Ce plan vise à faire face à la baisse de la productivité, liée notamment à l'absentéisme, et à l'augmentation des coûts, notamment d'assurance-maladie, engendrées par le VIH/sida dans l'entreprise, selon les organisateurs.
Il prévoit notamment la création d'un comité de lutte contre le VIH, un état des lieux de l'entreprise et un programme de prévention et de prise en charge.
"Si un de mes agents a un problème dans sa maison, ça vient directement dans mon entreprise, et un accident du travail coûte plus cher qu'une assistance morale", a expliqué à l'AFP un des participants, le responsable des ressources humaines de la Manufacture gabonaise de vêtements, Alain Mussavu Abdel, qui emploie 99% d'ouvrières.
Cette "approche multisectorielle", qui ne confine plus la lutte contre le sida au milieu médical, selon Maria Ana Domingues du Programme des Nations unies pour le développement (PNUD), a déjà fait ses preuves en Afrique de l'Ouest et de l'Est: "la compagnie ivoirienne d'électricité, par exemple, a réduit ses frais d'hospitalisation de 100 millions de francs CFA"euros).
La CPG, organisatrice de ce séminaire avec la collaboration du Programme national de lutte contre le sida (PNLS), du Bureau international du travail (BIT) et de Onusida, a donc invité vendredi la soixantaine d'entreprises présentes - sur les 240 appartenant à la CPG - à signer une charte d'intention pour mettre en oeuvre ce plan d'action.

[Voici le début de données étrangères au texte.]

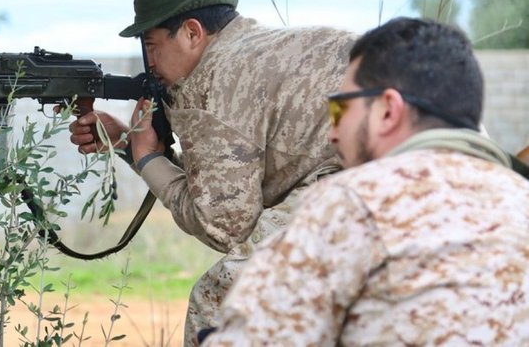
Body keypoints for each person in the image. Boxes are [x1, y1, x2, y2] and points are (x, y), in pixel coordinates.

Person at [200, 17, 529, 346]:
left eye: (341, 107)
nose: (332, 131)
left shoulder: (351, 202)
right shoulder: (521, 198)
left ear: (388, 110)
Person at [69, 0, 356, 346]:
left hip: (368, 172)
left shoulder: (214, 81)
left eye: (152, 45)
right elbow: (227, 177)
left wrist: (147, 160)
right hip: (401, 150)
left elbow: (222, 226)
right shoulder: (251, 51)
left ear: (192, 33)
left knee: (222, 297)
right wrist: (127, 143)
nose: (149, 62)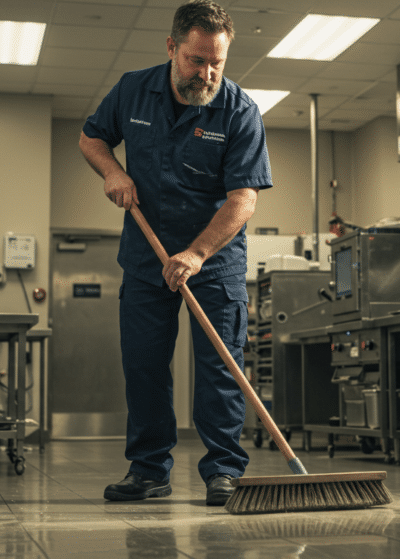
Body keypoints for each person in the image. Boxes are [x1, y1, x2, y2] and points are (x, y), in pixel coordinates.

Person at [78, 0, 272, 506]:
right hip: (145, 256)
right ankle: (148, 472)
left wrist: (197, 253)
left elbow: (243, 199)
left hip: (214, 258)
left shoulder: (240, 111)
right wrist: (113, 172)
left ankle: (224, 472)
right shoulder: (132, 89)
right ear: (172, 48)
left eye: (217, 62)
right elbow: (91, 137)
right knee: (144, 364)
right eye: (196, 59)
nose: (207, 73)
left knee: (220, 367)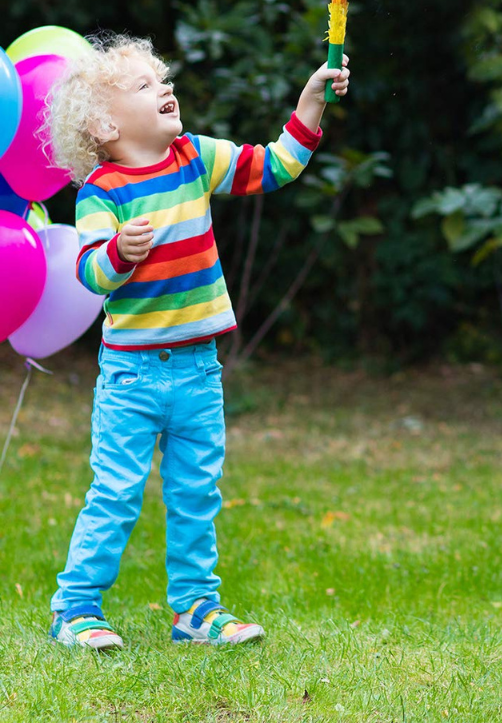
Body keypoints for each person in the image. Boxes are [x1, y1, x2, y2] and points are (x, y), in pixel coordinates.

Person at [44, 33, 349, 650]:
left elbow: (276, 165)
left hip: (199, 372)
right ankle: (75, 609)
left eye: (164, 79)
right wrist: (119, 254)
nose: (166, 88)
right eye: (146, 85)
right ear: (104, 124)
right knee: (116, 493)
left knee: (195, 495)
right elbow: (88, 272)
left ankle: (196, 612)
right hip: (132, 376)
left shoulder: (194, 157)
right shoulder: (101, 192)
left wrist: (310, 102)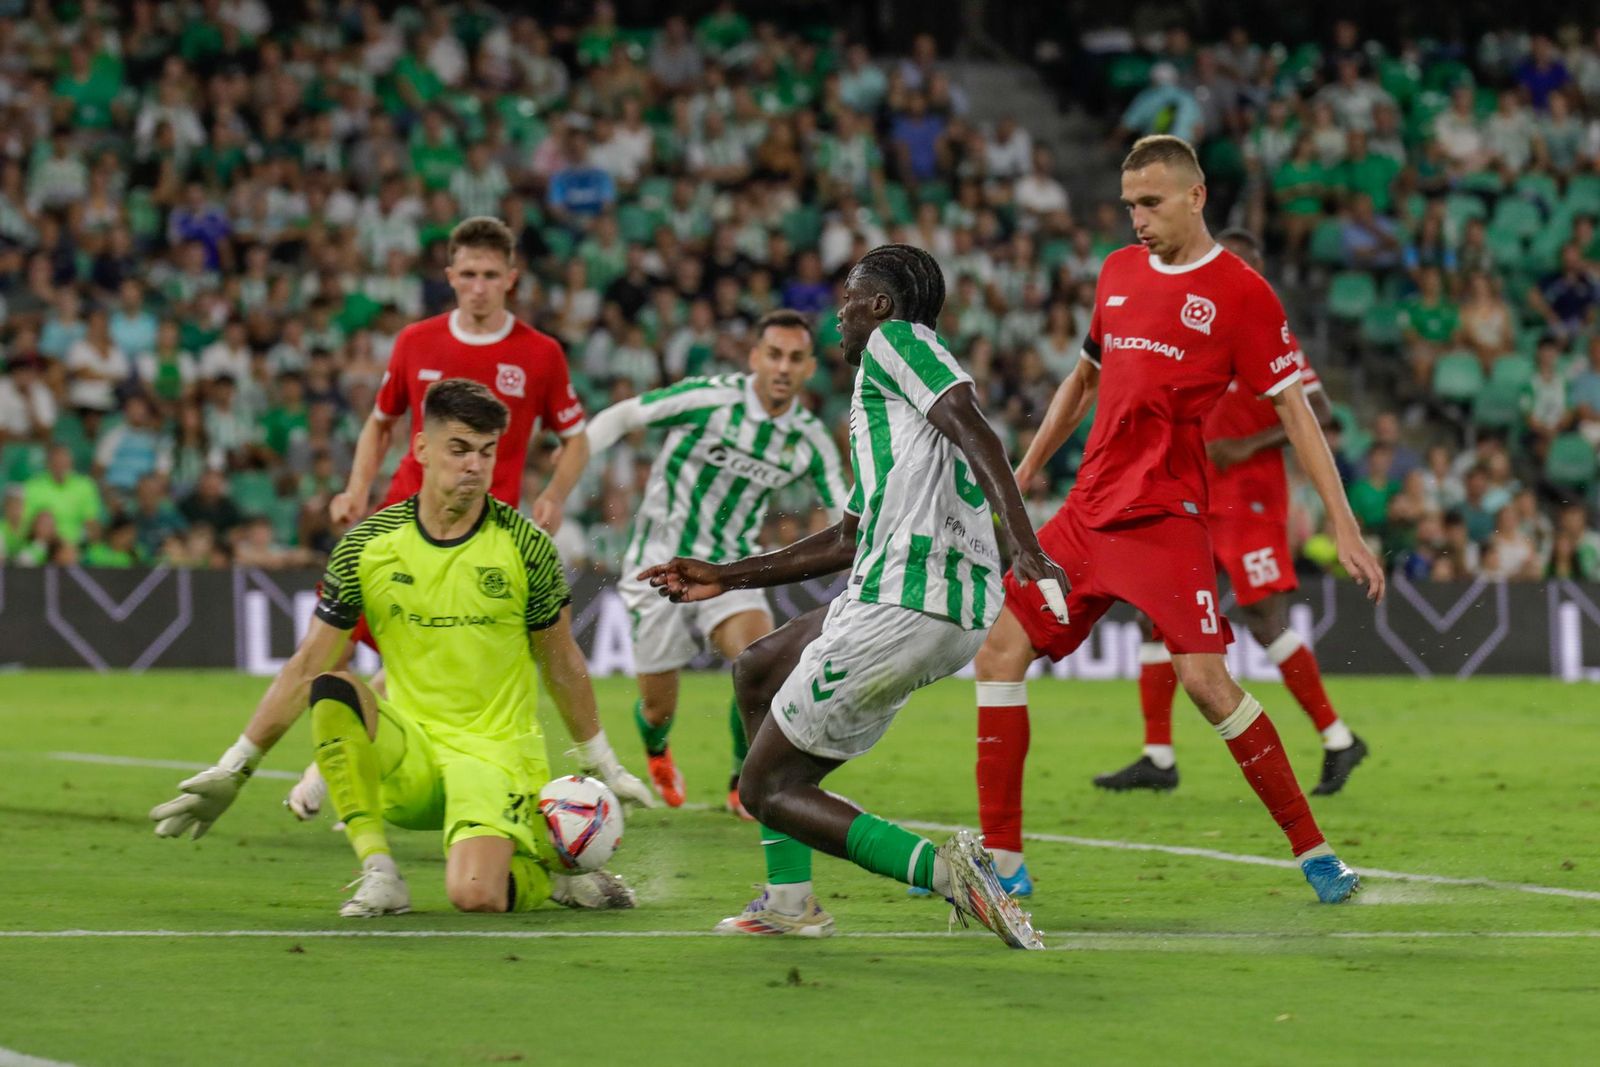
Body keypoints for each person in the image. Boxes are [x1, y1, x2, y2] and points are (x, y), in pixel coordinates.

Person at [970, 137, 1385, 907]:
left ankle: (1318, 854)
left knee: (1206, 681)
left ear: (1197, 197)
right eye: (1130, 204)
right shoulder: (1117, 272)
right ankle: (1002, 862)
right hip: (1089, 509)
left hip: (1167, 517)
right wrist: (1027, 468)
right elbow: (1084, 377)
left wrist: (1343, 522)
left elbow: (1296, 409)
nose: (1137, 219)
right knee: (998, 655)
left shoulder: (1243, 293)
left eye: (1151, 202)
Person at [642, 244, 1069, 949]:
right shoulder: (889, 405)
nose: (836, 312)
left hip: (908, 596)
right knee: (757, 666)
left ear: (879, 305)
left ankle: (946, 872)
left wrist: (1021, 540)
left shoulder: (898, 343)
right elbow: (848, 537)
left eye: (848, 296)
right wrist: (725, 573)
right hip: (920, 594)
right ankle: (789, 901)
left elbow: (975, 424)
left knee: (765, 790)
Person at [150, 379, 636, 918]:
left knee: (474, 896)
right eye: (459, 449)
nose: (475, 466)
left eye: (486, 452)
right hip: (412, 757)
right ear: (422, 450)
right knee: (333, 687)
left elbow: (561, 661)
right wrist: (236, 766)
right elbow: (307, 664)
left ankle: (554, 879)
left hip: (494, 759)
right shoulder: (368, 546)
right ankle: (380, 874)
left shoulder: (526, 547)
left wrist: (603, 762)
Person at [292, 215, 649, 811]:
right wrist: (356, 491)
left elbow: (576, 439)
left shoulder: (540, 354)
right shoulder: (416, 342)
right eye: (469, 274)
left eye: (491, 275)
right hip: (404, 523)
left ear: (511, 278)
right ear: (450, 276)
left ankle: (341, 770)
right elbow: (380, 423)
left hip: (486, 534)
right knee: (358, 651)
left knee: (427, 660)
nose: (479, 286)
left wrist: (556, 493)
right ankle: (325, 764)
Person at [1093, 228, 1368, 802]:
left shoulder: (1267, 329)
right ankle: (1157, 754)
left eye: (1242, 265)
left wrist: (1246, 446)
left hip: (1251, 498)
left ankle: (1338, 738)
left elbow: (1318, 410)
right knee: (1160, 616)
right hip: (1196, 494)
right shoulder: (1193, 325)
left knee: (1265, 617)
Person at [541, 309, 848, 815]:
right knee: (658, 707)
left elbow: (843, 505)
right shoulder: (710, 400)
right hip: (657, 567)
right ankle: (657, 749)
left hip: (730, 569)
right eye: (773, 355)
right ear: (754, 358)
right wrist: (578, 454)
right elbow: (624, 415)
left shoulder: (808, 438)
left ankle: (741, 780)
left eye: (795, 358)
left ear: (810, 367)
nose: (783, 367)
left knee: (759, 662)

Ce plan est une première dans ce pays pétrolier d'Afrique centrale de plus d'un million d'habitants où 7,7% de la population est porteuse du VIH/sida dans la capitale, Libreville, et plus de 9% à Port-Gentil, la capitale économique et ville la plus touchée du pays, selon le PNLS.
Le sida a des conséquences socio-économiques graves en Afrique car, en touchant majoritairement les classes d'âges actives, il réduit la productivité et modifie la pyramide des âges, selon des experts.
Dans certains pays africains, l'agriculture manque de bras, l'éducation d'enseignants, les hôpitaux de médecins ou d'infirmiers.